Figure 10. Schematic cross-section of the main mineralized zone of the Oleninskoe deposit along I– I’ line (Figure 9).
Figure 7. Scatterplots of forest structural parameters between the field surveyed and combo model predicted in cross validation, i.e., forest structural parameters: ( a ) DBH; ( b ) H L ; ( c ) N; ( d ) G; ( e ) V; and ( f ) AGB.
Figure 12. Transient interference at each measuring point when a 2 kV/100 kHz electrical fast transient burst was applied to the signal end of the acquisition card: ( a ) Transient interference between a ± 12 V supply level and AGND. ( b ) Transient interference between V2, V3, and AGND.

++++++++++

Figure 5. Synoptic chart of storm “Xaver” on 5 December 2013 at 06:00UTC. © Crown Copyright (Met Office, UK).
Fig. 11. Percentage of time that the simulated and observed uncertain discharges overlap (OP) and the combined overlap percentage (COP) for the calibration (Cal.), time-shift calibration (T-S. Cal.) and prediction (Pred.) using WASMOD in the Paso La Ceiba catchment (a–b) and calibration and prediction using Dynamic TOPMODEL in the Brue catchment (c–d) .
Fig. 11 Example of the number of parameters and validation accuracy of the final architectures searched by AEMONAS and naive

++++++++++

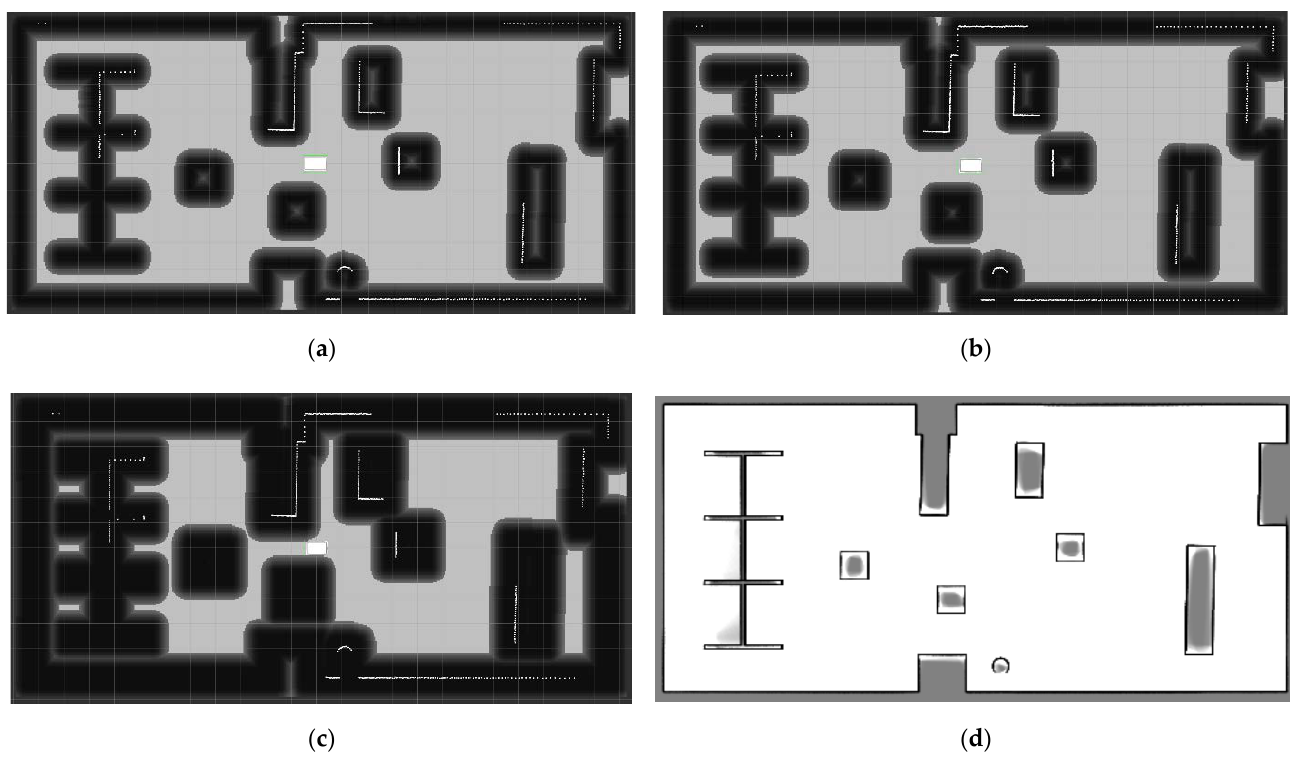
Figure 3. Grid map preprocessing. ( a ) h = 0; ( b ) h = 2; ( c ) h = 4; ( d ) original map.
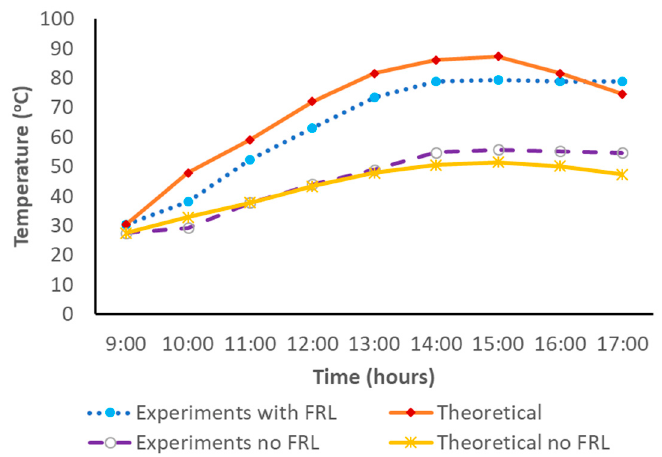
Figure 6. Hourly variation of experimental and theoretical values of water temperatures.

++++++++++

● **HOW TO COMPLETE THIS TASK**: Extract, without any images, the part of the material above that opens with the line containing "Figure 3. Grid" and closes with the line containing "Figure 6. Hourly", both lines included.

● **TASK ANSWER**:
Figure 3. Grid map preprocessing. ( a ) h = 0; ( b ) h = 2; ( c ) h = 4; ( d ) original map.
Figure 6. Hourly variation of experimental and theoretical values of water temperatures.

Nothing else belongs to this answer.